**INSTRUCTIONS TO FOLLOW:** Rewrite the data below as a Markdown table with the columns Row and Line, numbering each non-blank line in order and leaving out blank lines and pictures.

=======

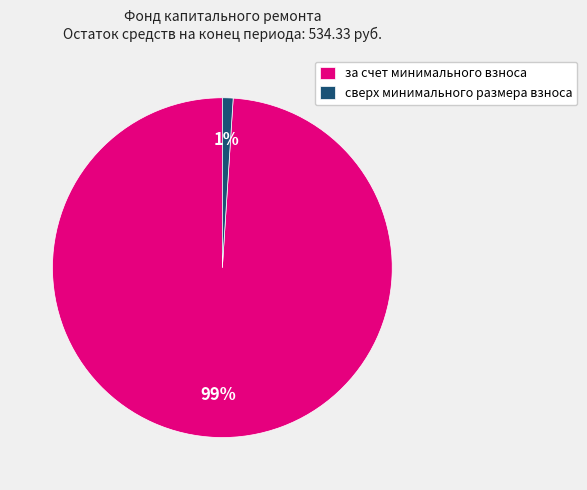

Does any single category account for the majority?

Yes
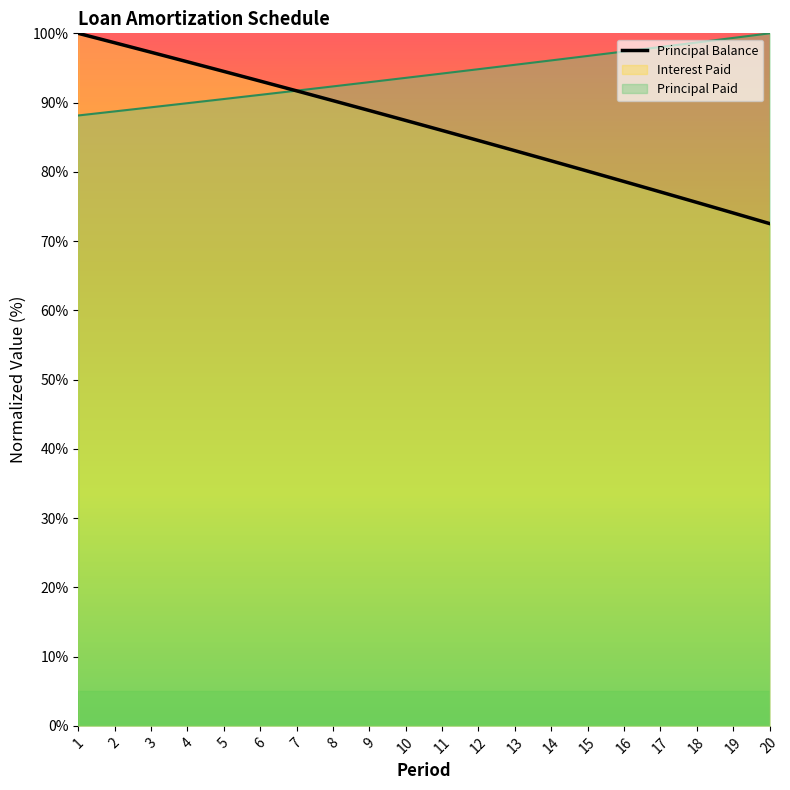

What is the greatest value displayed?

100.0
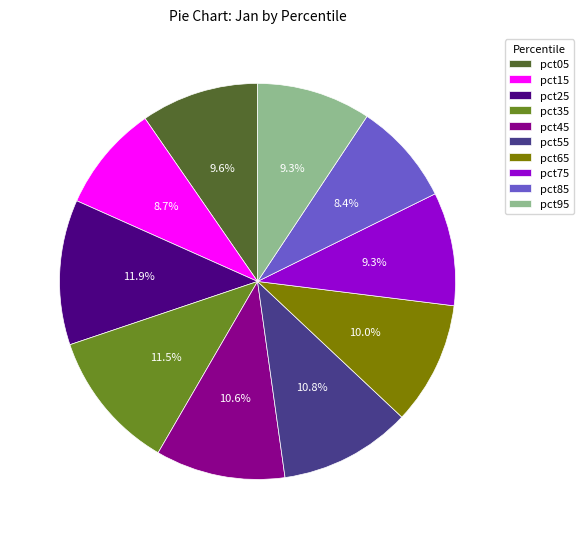

Combined, what portion of the pie is pct45 and pct15?

19.3%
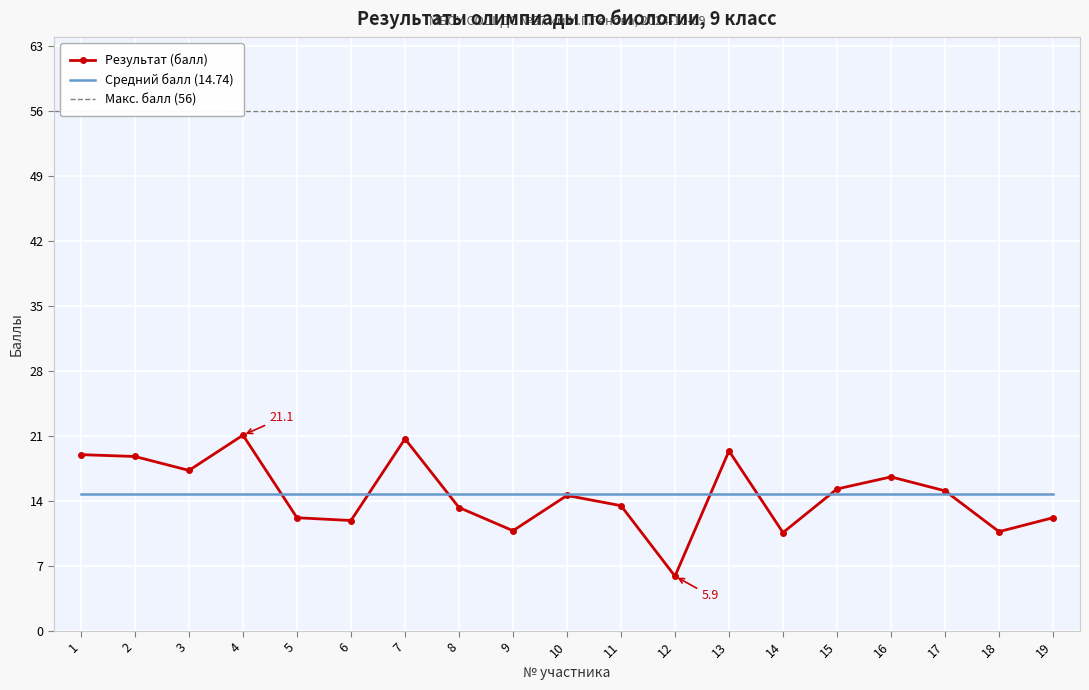

What is the difference between the values at 11 and 6?

1.6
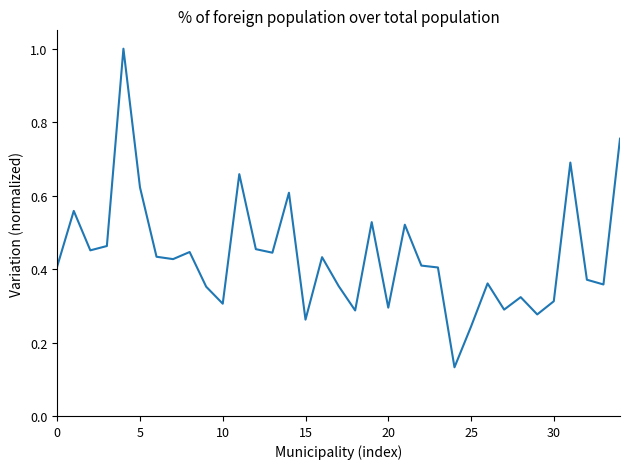

What is the maximum value shown in the chart?

1.0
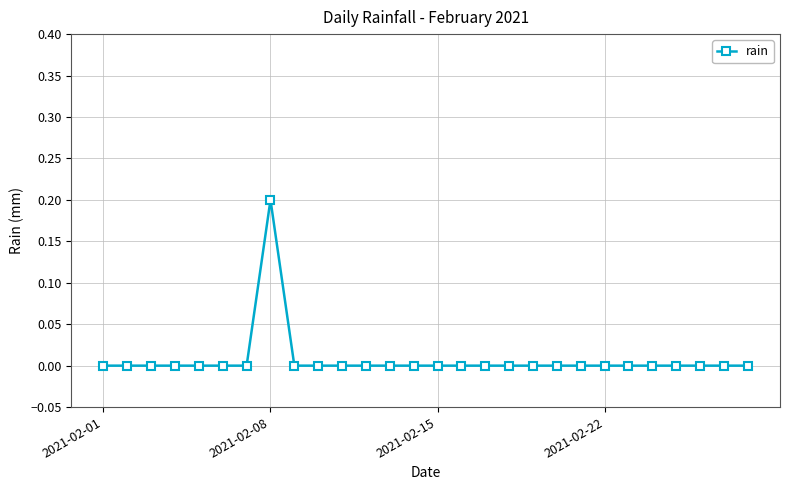

Reading left to right, extract all data points from this chart.

0.0	0.0	0.0	0.0	0.0	0.0	0.0	0.2	0.0	0.0	0.0	0.0	0.0	0.0	0.0	0.0	0.0	0.0	0.0	0.0	0.0	0.0	0.0	0.0	0.0	0.0	0.0	0.0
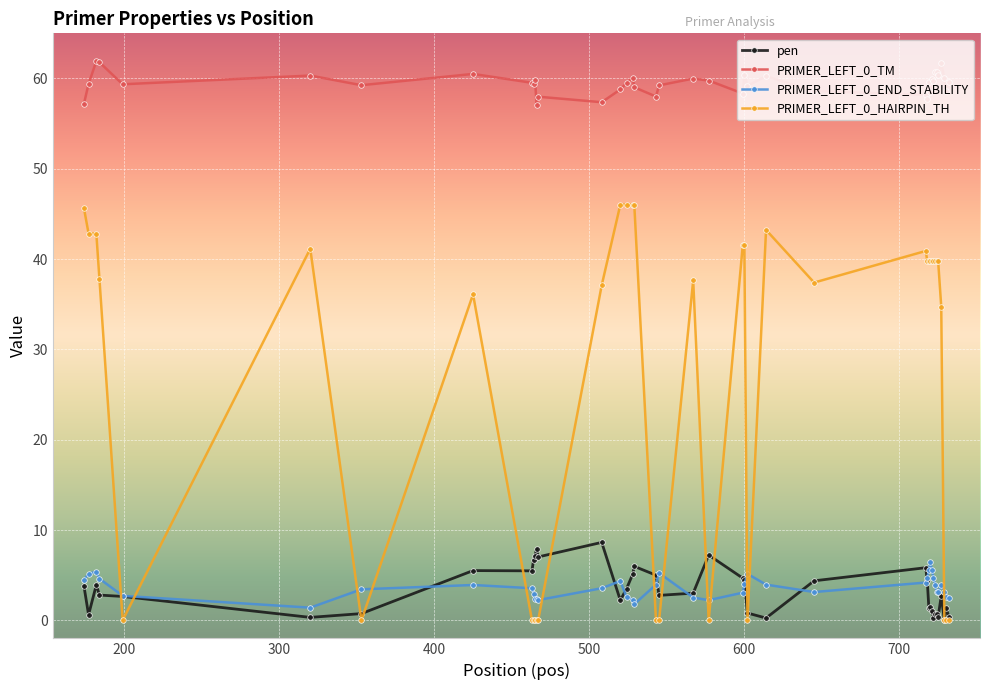

At how many categories does at least one series exceed 21?

40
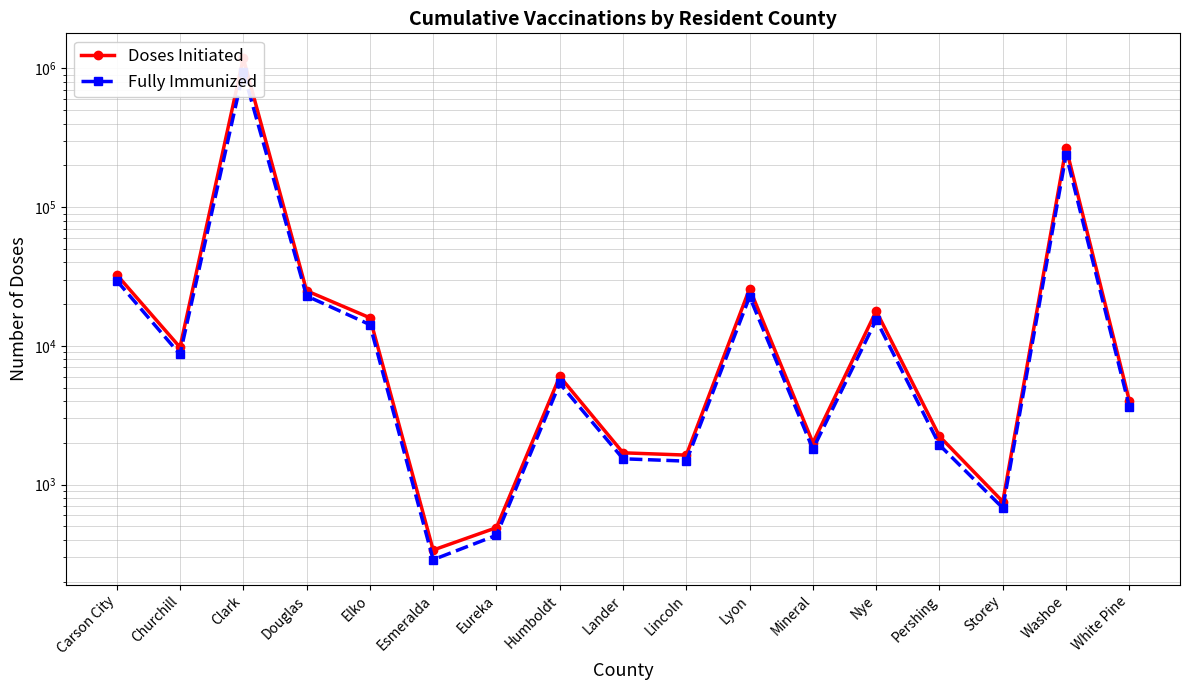

What is the value of the Fully Immunized point at the 2nd from the left?

8682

=======

**SOLUTION TO THIS PROBLEM:**
| Row | Line |
|---|---|
| 1 | Does any single category account for the majority? |
| 2 | Yes |
| 3 | What is the greatest value displayed? |
| 4 | 100.0 |
| 5 | Combined, what portion of the pie is pct45 and pct15? |
| 6 | 19.3% |
| 7 | What is the difference between the values at 11 and 6? |
| 8 | 1.6 |
| 9 | What is the maximum value shown in the chart? |
| 10 | 1.0 |
| 11 | Reading left to right, extract all data points from this chart. |
| 12 | 0.0	0.0	0.0	0.0	0.0	0.0	0.0	0.2	0.0	0.0	0.0	0.0	0.0	0.0	0.0	0.0	0.0	0.0	0.0	0.0	0.0	0.0	0.0	0.0	0.0	0.0	0.0	0.0 |
| 13 | At how many categories does at least one series exceed 21? |
| 14 | 40 |
| 15 | What is the value of the Fully Immunized point at the 2nd from the left? |
| 16 | 8682 |